In an email to parents, CPS CEO Janice Jackson vowed to correct the district’s mistakes.
“These were tragic incidents in which some students did not receive the comprehensive support they deserved,” she wrote. “As a district, we have been working to ensure no student ever goes through that again.”
The legally binding agreement between the Department of Education and CPS includes federal monitoring of the district’s changes for three years, and possible withholding of federal funding if the district doesn’t adequately follow through with the plan.
‘Substantial overhaul’
“We’re not talking about minor tweaks to policy,” Marcus said. “We’re talking about a substantial overhaul.”
As part of the agreement, CPS is required to: provide people who feel their complaints were mishandled the opportunity for a new investigation; force attorneys involved in a Title IX investigation to recuse themselves from handling the same case in litigation against the district; develop a comprehensive process for responding to complaints; review the actions and enact discipline against current and former employees who mishandled cases.
“It is developed to ensure that this will not happen again,” Marcus said. “This is something that we will not stand for, we cannot tolerate.
“When parents send their children to school they must be able to have confidence that their children are safe,” Marcus said.
The yearslong federal investigation started with two “significant” complaints made on behalf of CPS students — one in May 2015 and the other in November 2016 — who said the district “failed to properly respond” when told of sexual harassment and assault incidents.
The earlier complaint involved a former high school student who said she was sexually harassed by one of her teachers during the 2012-13 school year. The second incident involved a student at the time who said she was sexually assaulted by a group of 13 male students — 7 of whom were her classmates — on her walk home from school.
In the ensuing look into CPS’ troubled handing of sexual violence cases, including “teacher-on-student” and “student-on-student” incidents, the department found “widespread and systemic” mishandling of thousands of incidents.

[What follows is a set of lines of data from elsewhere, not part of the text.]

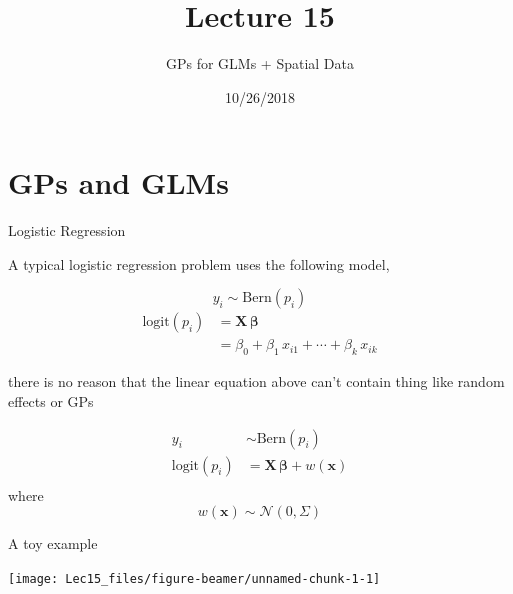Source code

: \documentclass[11pt,ignorenonframetext,]{beamer}
\title{Lecture 15}
\subtitle{GPs for GLMs + Spatial Data}
\date{10/26/2018}
\begin{document}
\frame{\titlepage}

\hypertarget{gps-and-glms}{%
\section{GPs and GLMs}\label{gps-and-glms}}

\begin{frame}{Logistic Regression}
\protect\hypertarget{logistic-regression}{}

A typical logistic regression problem uses the following model,

\[y_i \sim \text{Bern}(p_i)\] \[\begin{aligned}
\text{logit}(p_i) 
  &= \symbf{X}\,\symbf{\beta} \\
  &= \beta_0 + \beta_1 \, x_{i1} + \cdots + \beta_k \, x_{ik}
\end{aligned}\]

\pause

there is no reason that the linear equation above can't contain thing
like random effects or GPs

\[\begin{aligned}
y_i &\sim \text{Bern}(p_i) \\
\text{logit}(p_i) 
  &= \symbf{X}\,\symbf{\beta} + w(\symbf{x}) \\
\end{aligned}\] where \[ w(\symbf{x}) \sim \mathcal{N}(0,\Sigma)\]

\end{frame}

\begin{frame}{A toy example}
\protect\hypertarget{a-toy-example}{}

\begin{center}\texttt{[image: Lec15\_files/figure-beamer/unnamed-chunk-1-1]} \end{center}

\end{frame}
\end{document}
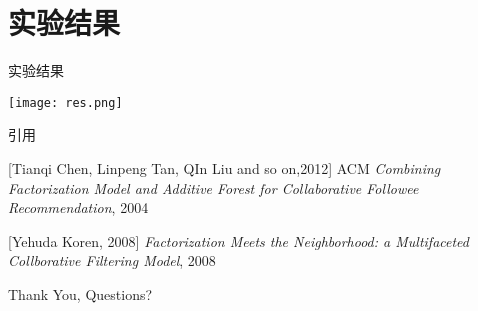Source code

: \documentclass{beamer}
\begin{document}
\section{实验结果}
\begin{frame}{实验结果}
    \begin{center}
        \texttt{[image: res.png]}
    \end{center}
\end{frame}

\begin{frame}{引用}

\begin{thebibliography}{10}
 [Tianqi Chen, Linpeng Tan, QIn Liu and so on,2012]
    \newblock ACM
    \newblock \emph{Combining Factorization Model and Additive Forest for Collaborative Followee Recommendation}, 2004

 [Yehuda Koren, 2008]
    \newblock \emph{Factorization Meets the Neighborhood: a Multifaceted Collborative Filtering Model}, 2008
\end{thebibliography}
    
\end{frame}

\begin{frame}
    \begin{center}
        {\Large Thank You, Questions? }
    \end{center}
\end{frame}
\end{document}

Among the findings, Marcus said, was that from 1999 to December of last year, CPS “did not even have a Title IX coordinator,” a federally mandated position that oversees schools’ enforcement of sexual discrimination laws.

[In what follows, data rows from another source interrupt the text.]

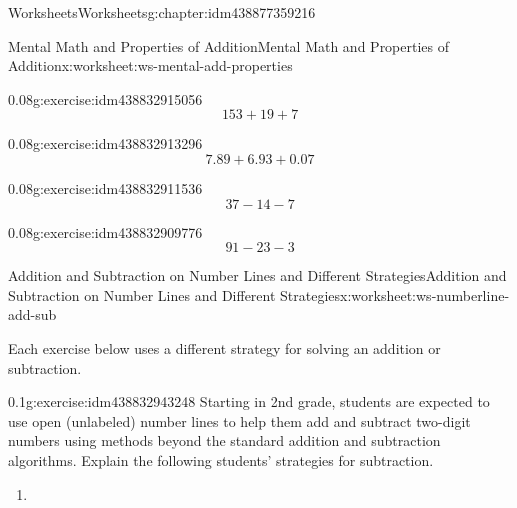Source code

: \documentclass[twoside,11pt,]{book}
\begin{document}
\begin{chapterptx}{Worksheets}{}{Worksheets}{}{}{g:chapter:idm438877359216}
\begin{worksheet-section-numberless}{Mental Math and Properties of Addition}{}{Mental Math and Properties of Addition}{}{}{x:worksheet:ws-mental-add-properties}
\begin{divisionexercise}{3}{}{0.08}{g:exercise:idm438832915056}
%
\begin{equation*}
153+19+7
\end{equation*}
%
\end{divisionexercise}%
\begin{divisionexercise}{4}{}{0.08}{g:exercise:idm438832913296}%
%
\begin{equation*}
7.89+6.93+0.07
\end{equation*}
%
\end{divisionexercise}%
\begin{divisionexercise}{5}{}{0.08}{g:exercise:idm438832911536}%
%
\begin{equation*}
37-14-7
\end{equation*}
%
\end{divisionexercise}%
\begin{divisionexercise}{6}{}{0.08}{g:exercise:idm438832909776}%
%
\begin{equation*}
91-23-3
\end{equation*}
%
\end{divisionexercise}%
\end{worksheet-section-numberless}
\restoregeometry
%
%
\typeout{************************************************}
\typeout{************************************************}
%
\begin{worksheet-section-numberless}{Addition and Subtraction on Number Lines and Different Strategies}{}{Addition and Subtraction on Number Lines and Different Strategies}{}{}{x:worksheet:ws-numberline-add-sub}
\begin{introduction}{}%
Each exercise below uses a different strategy for solving an addition or subtraction.%
\end{introduction}%
\begin{divisionexercise}{1}{}{0.1}{g:exercise:idm438832943248}%
Starting in 2nd grade, students are expected to use open (unlabeled) number lines to help them add and subtract two-digit numbers using methods beyond the standard addition and subtraction algorithms.   Explain the following students’ strategies for subtraction.%
\leavevmode%
\begin{enumerate}[label=(\alph*)]
\item{} \begin{image}{0}{1}{0}%

\end{image}
\end{enumerate}
\end{divisionexercise}
\end{worksheet-section-numberless}
\end{chapterptx}
\end{document}
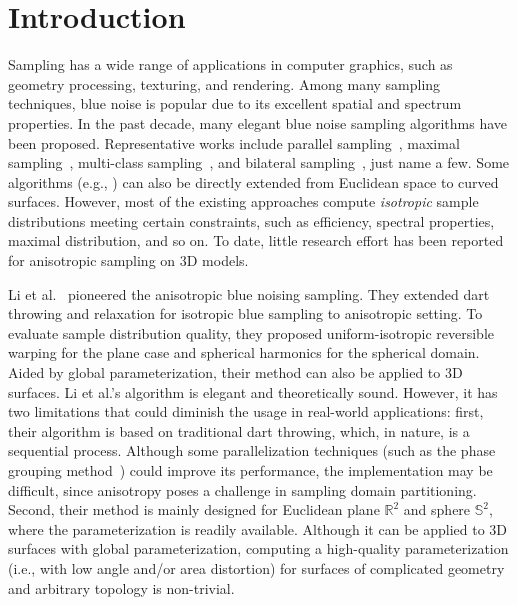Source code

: \section{Introduction}

  Sampling has a wide range of applications in computer graphics, such as geometry processing, texturing, and rendering.
  Among many sampling techniques, blue noise is popular due to its excellent spatial and spectrum properties.
  In the past decade, many elegant blue noise sampling algorithms have been proposed.
  Representative works include parallel sampling~\cite{Wei:2008:PPD:1399504.1360619},
  maximal sampling~\cite{Ebeida:2011:EMP:2010324.1964944,Yan:2013:GPA:2516971.2516973},
  multi-class sampling~\cite{Wei:2010:MBN:1833351.1778816}, and bilateral sampling~\cite{Chen:2013:BBN:2508363.2508375}, just name a few.
  Some algorithms (e.g., \cite{Bowers:2010:PPD:1882261.1866188}\cite{DBLP:journals/tvcg/YingXS013}) can also be directly extended from Euclidean space to curved surfaces.
  However, most of the existing approaches compute \textit{isotropic} sample distributions meeting certain constraints,
  such as efficiency, spectral properties, maximal distribution, and so on.
  To date, little research effort has been reported for anisotropic sampling on 3D models.

  Li et al.~\cite{li:anisotropic:2010} pioneered the anisotropic blue noising sampling.
  They extended dart throwing and relaxation for isotropic blue sampling to anisotropic setting.
  To evaluate sample distribution quality, they proposed uniform-isotropic reversible warping for the plane case and spherical harmonics for the spherical domain.
  Aided by global parameterization, their method can also be applied to 3D surfaces.
  Li et al.'s algorithm is elegant and theoretically sound.
  However, it has two limitations that could diminish the usage in real-world applications:
  first, their algorithm is based on traditional dart throwing, which, in nature, is a sequential process.
  Although some parallelization techniques (such as the phase grouping method~\cite{Wei:2008:PPD:1399504.1360619}) could improve its performance,
  the implementation may be difficult, since anisotropy poses a challenge in sampling domain partitioning.
  Second, their method is mainly designed for Euclidean plane $\mathbb{R}^2$ and sphere $\mathbb{S}^2$,
  where the parameterization is readily available.
  Although it can be applied to 3D surfaces with global parameterization, computing a high-quality parameterization
  (i.e., with low angle and/or area distortion) for surfaces of complicated geometry and arbitrary topology is non-trivial.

“This is a basic requirement of federal civil rights law,” Marcus said.
Even when CPS hired an interim Title IX coordinator in December and a full-time one in March, they didn’t have the full authority to handle sexual violence cases, instead being overruled in some cases by CPS attorneys, Marcus said.
He noted federal officials have been “pleased” that CPS has begun to take steps to correct its problems recently — measures that Jackson noted in her letter to parents — but it still isn’t enough.
“It’s clear that there is a great deal more that they need to do, and this resolution agreement explains that,” Marcus said. “There is an enormous amount that still must be done.”